In a cry for help, Italy and Spain joined forces, blocking a key EU deal on growth failing swift pledges from their partners to fight off market pressure threatening their economies.

The strong-arm tactics spoiled a crucial two-day summit set to end today with a deal on a growth pact aimed at breathing life into Europe’s flagging economies and sealing splits between the bloc’s 27 nations.

While the European Union heads of state and government announced an agreement to inject €120 billion ($150 billion) into cross-border infrastructure projects that would create much-needed jobs, they were unable to finalise a so-called “growth compact” due to the stand by Spain and Italy yesterday.

Madrid and Rome have seen their borrowing costs soar as markets lose confidence in their ability to reduce huge deficits.

“There are two countries that are very keen to ensure there is agreement on long-term measures and short-term measures,” the EU President, Mr Herman Van Rompuy, told a news conference after seven hours of talks.

“I wouldn’t say there is a blockage, discussions are ongoing,” he said.

Officials from both countries said the Spanish Prime Minister, Mr Mariano Rajoy, and his Italian counterpart, Mr Mario Monti, had tied backing for a growth pact to their demands for short-term measures to bring relief on the bond markets.

“We have no reservations on the substance, but we want it to be part of a larger solution, the long-term must be linked to the short term,” an Italian official said.

Direct intervention by the Euro Zone rescue fund in bond markets was the focus of negotiations among Euro Zone treasury officials on the sidelines of the summit.

“We are in favour (of the growth pact), it is necessary, but it is not urgent.

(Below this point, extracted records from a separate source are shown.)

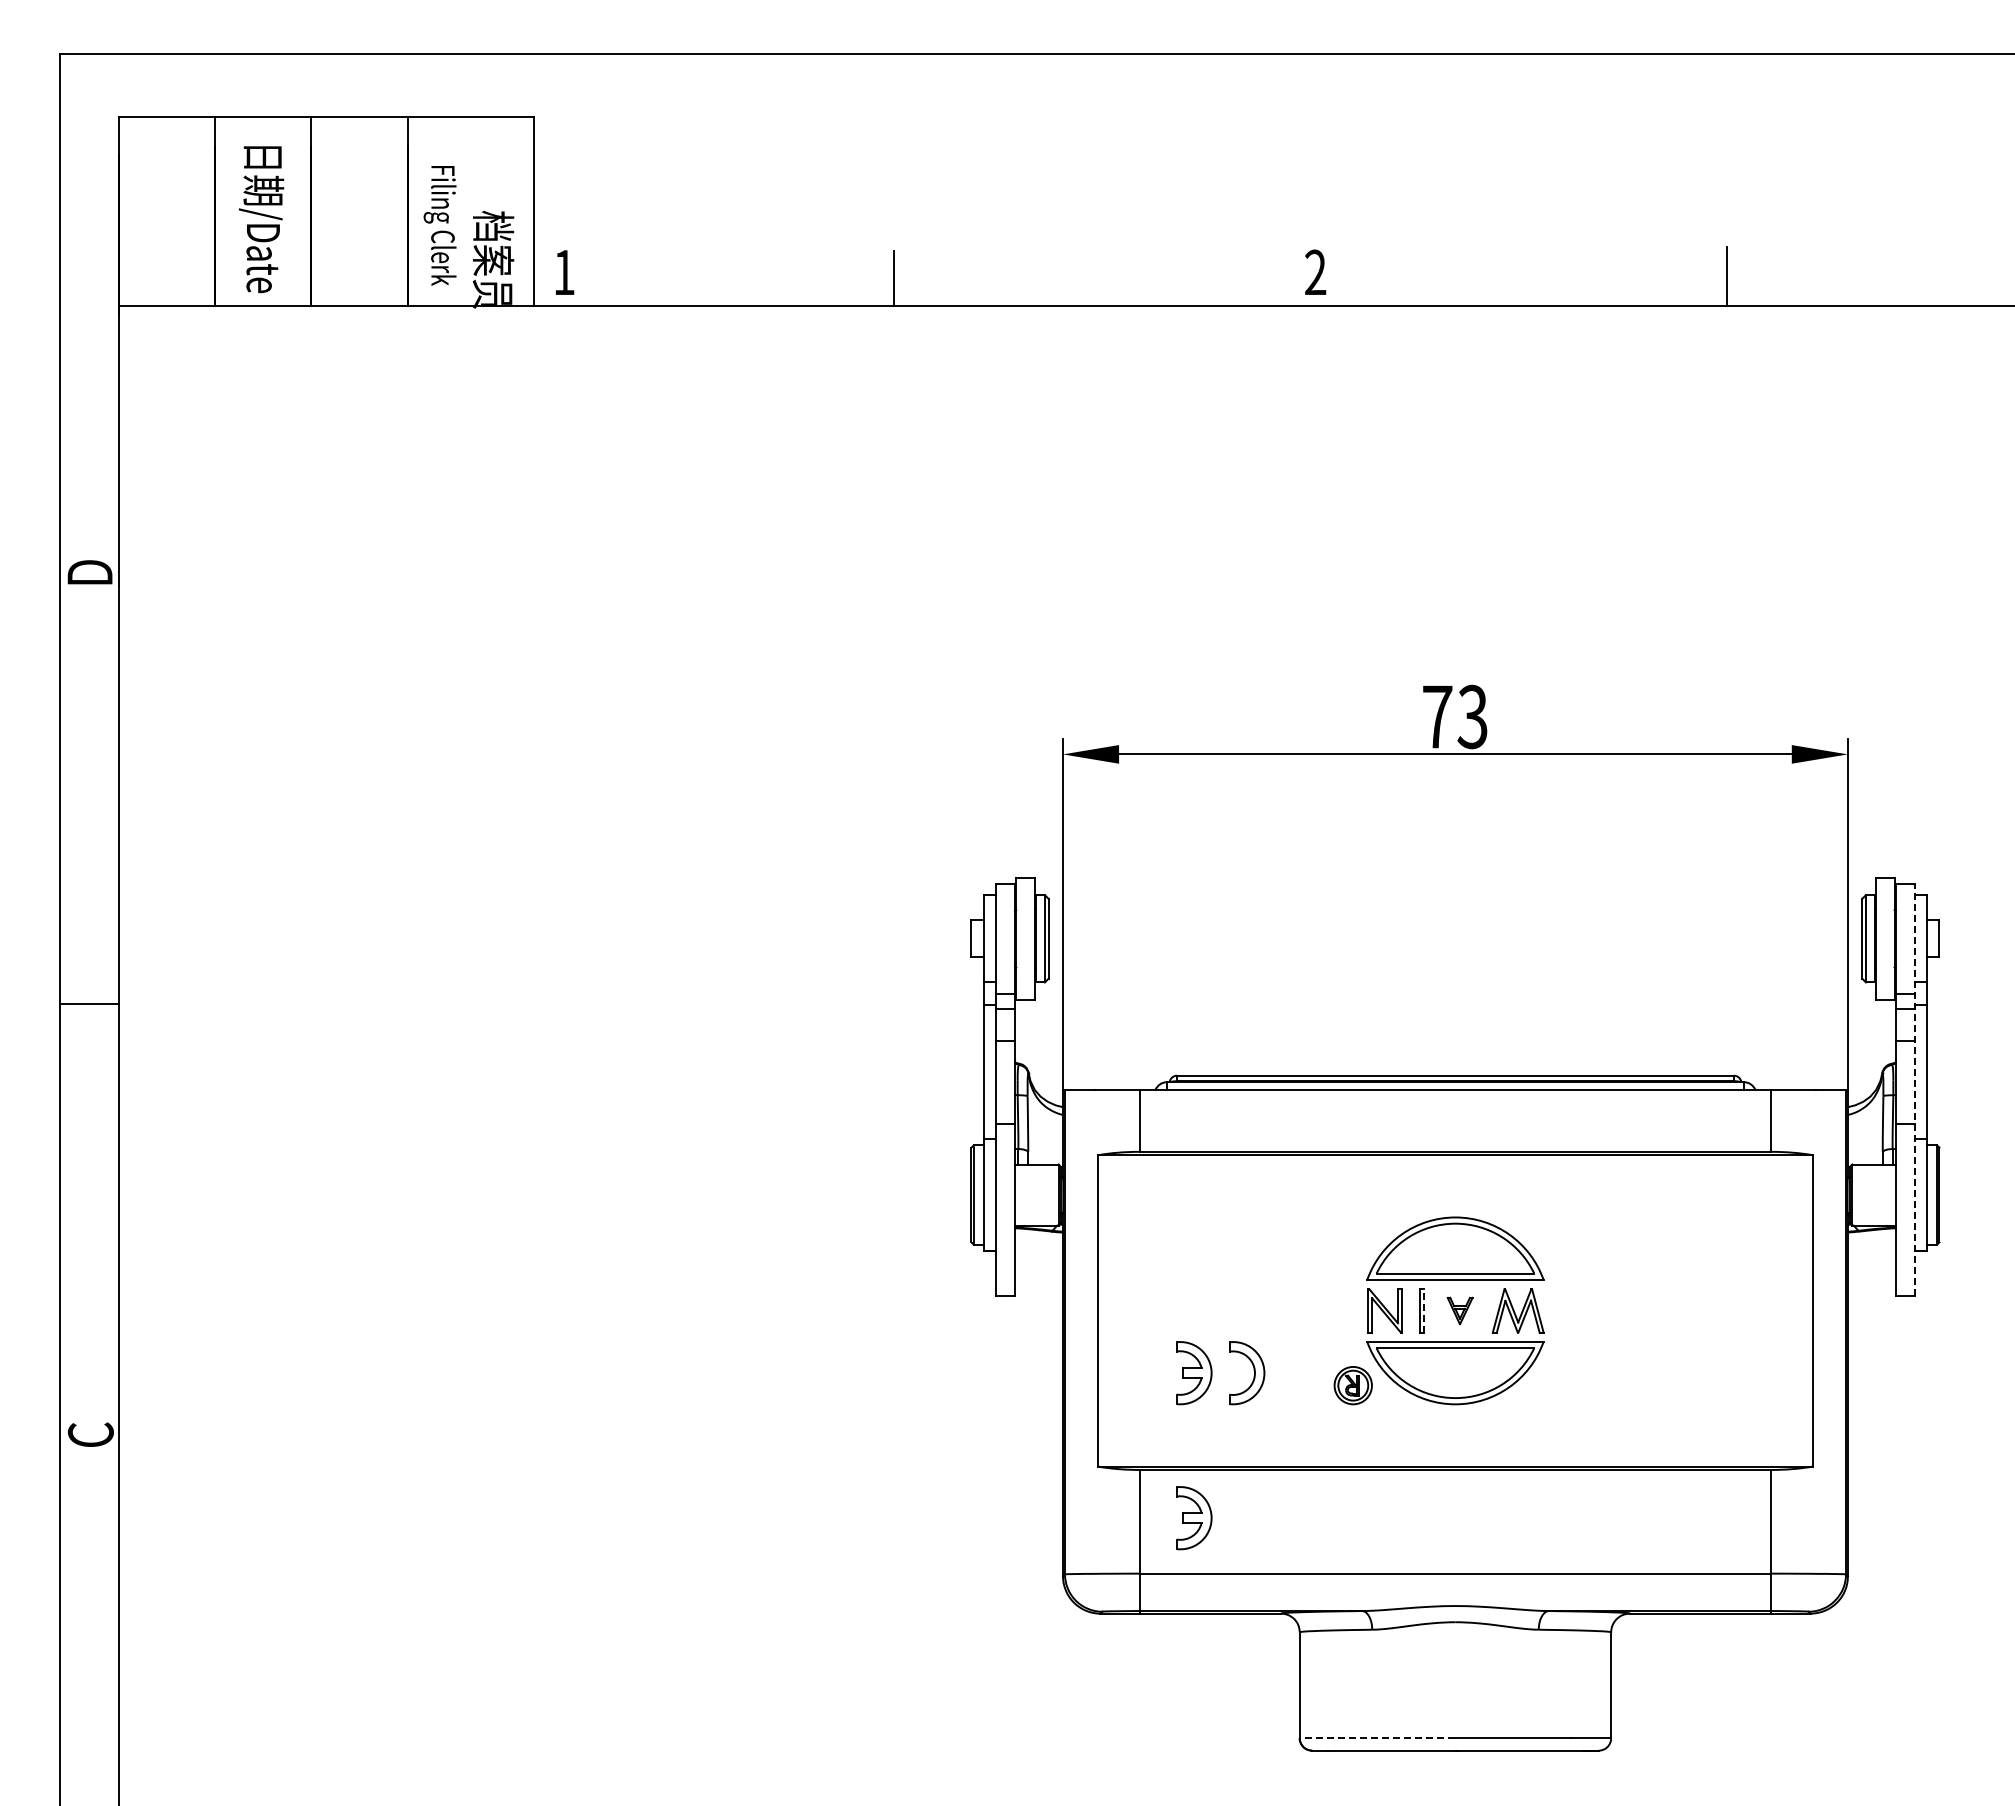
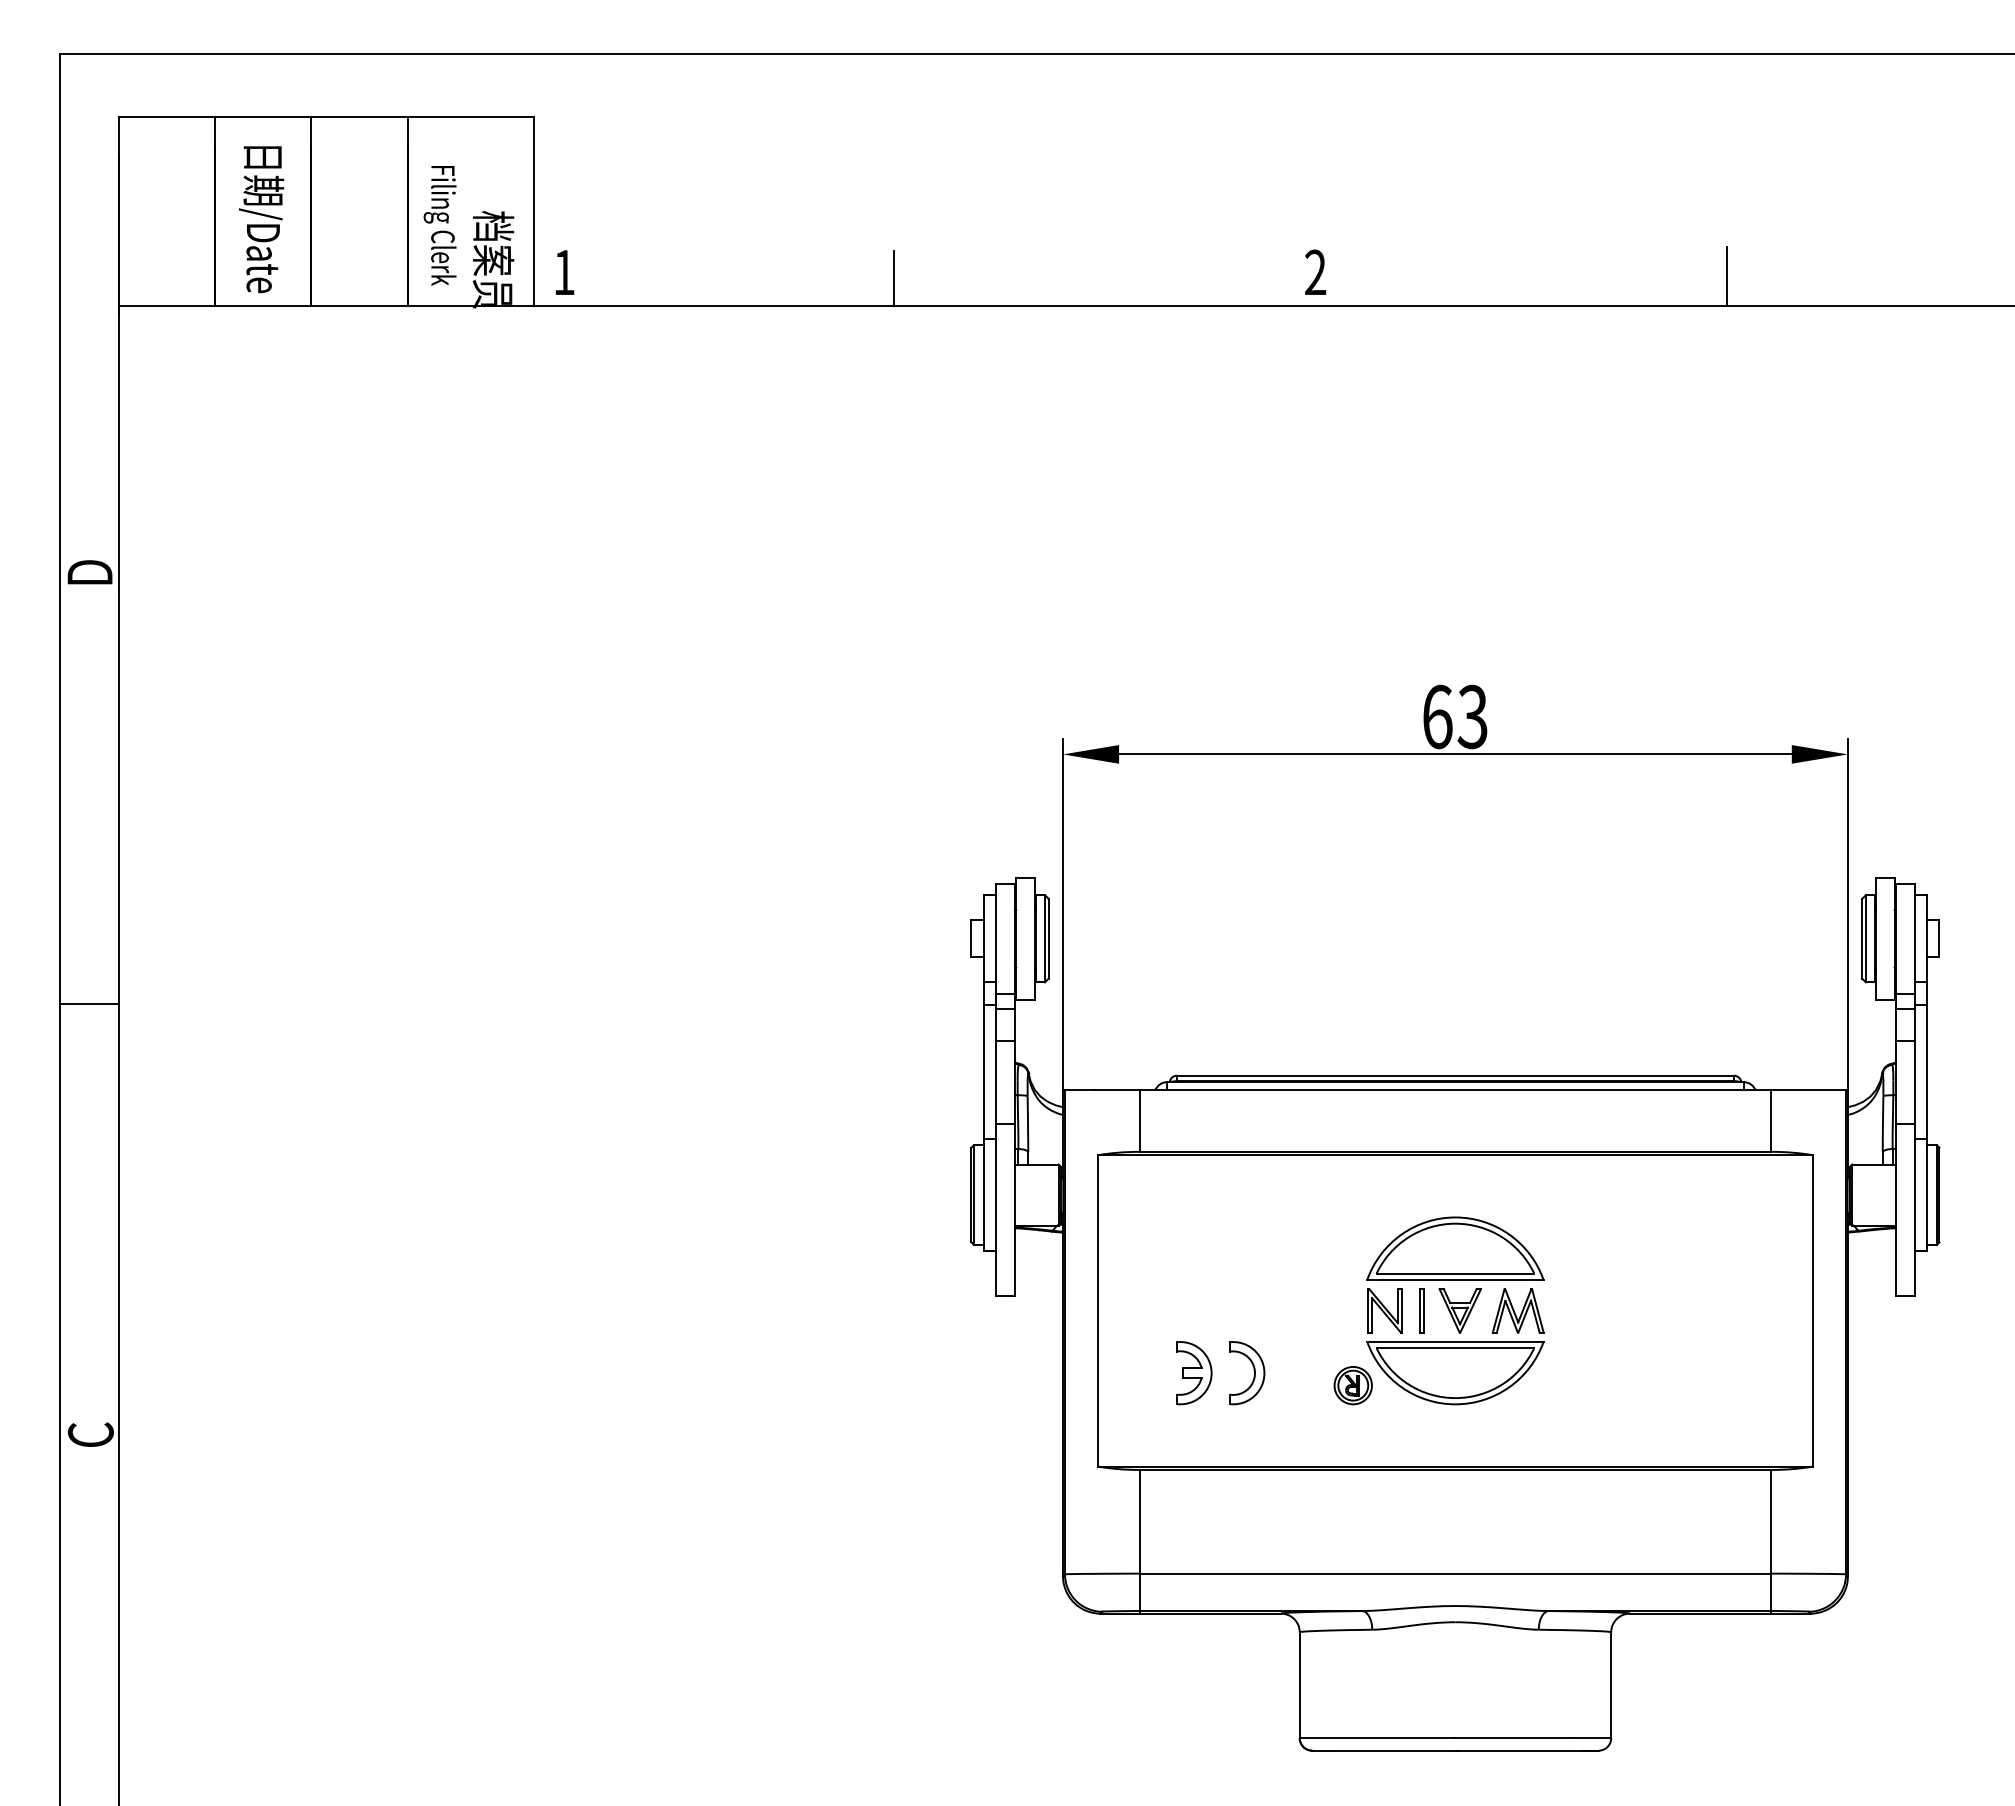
text at (1437, 716): 73 -> 63
line at (1914, 1089): dashed -> solid
line at (1424, 1310): dashed -> solid
part at (1459, 1310) size: 28x29 px -> 44x46 px
part at (1194, 1518): present -> none
line at (1377, 1738): dashed -> solid
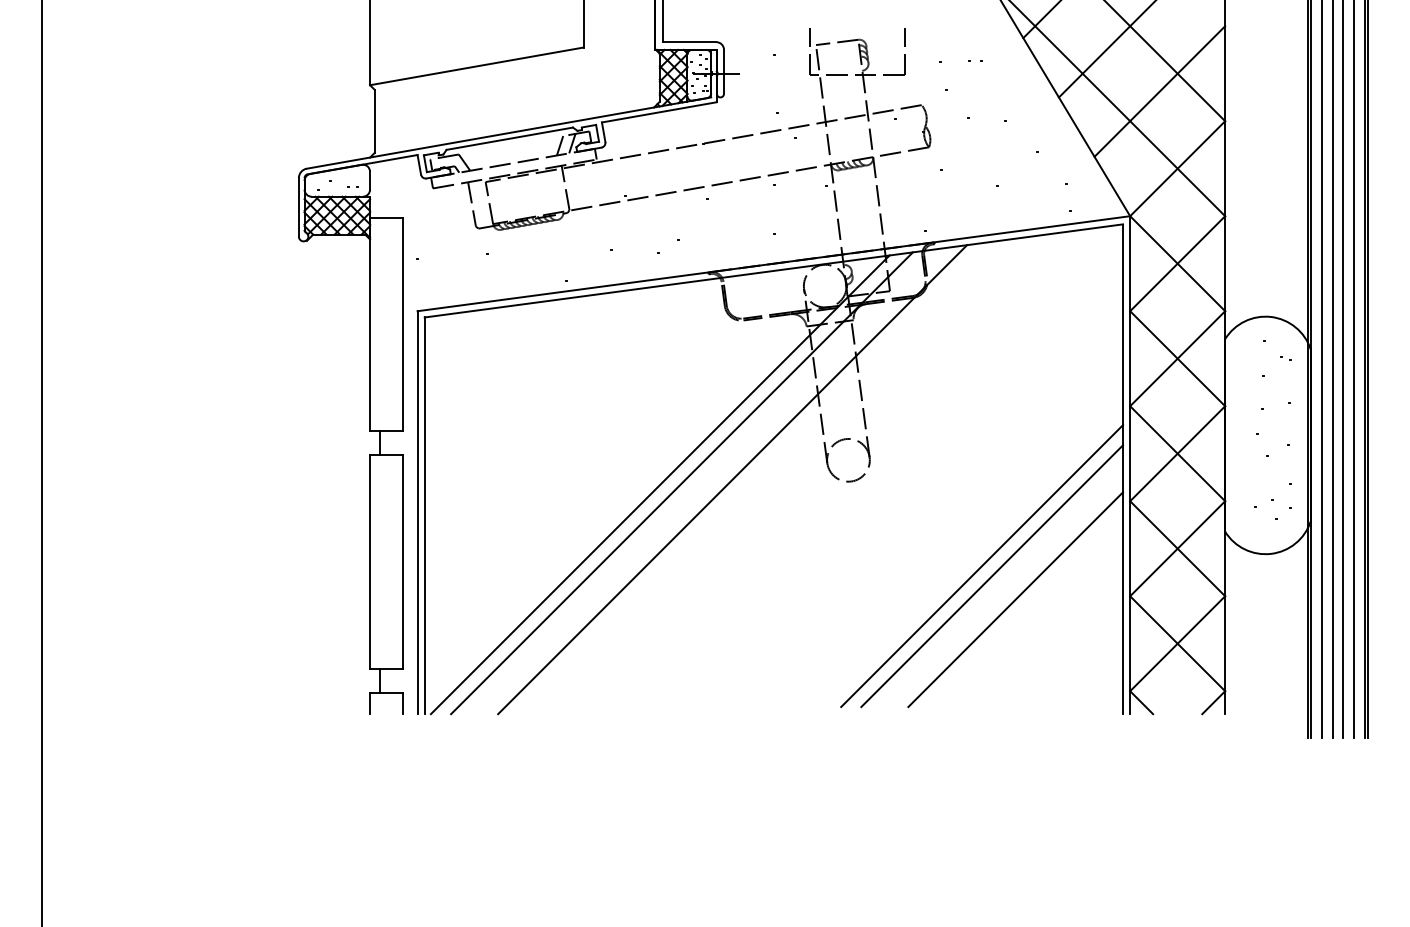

What is urgent and more important for us is the sustainability of the debt,” a Spanish official said.

The growth pact was expected to sail through the summit after the leaders of Germany, France, Italy and Spain announced a tentative deal on the issue last week.

But with investors charging ever higher interest rates to lend to Rome and Madrid, Mr Monti, backed by France and Spain, has called for the Euro Zone’s rescue fund to buy his country’s bonds in order to reduce their borrowing costs.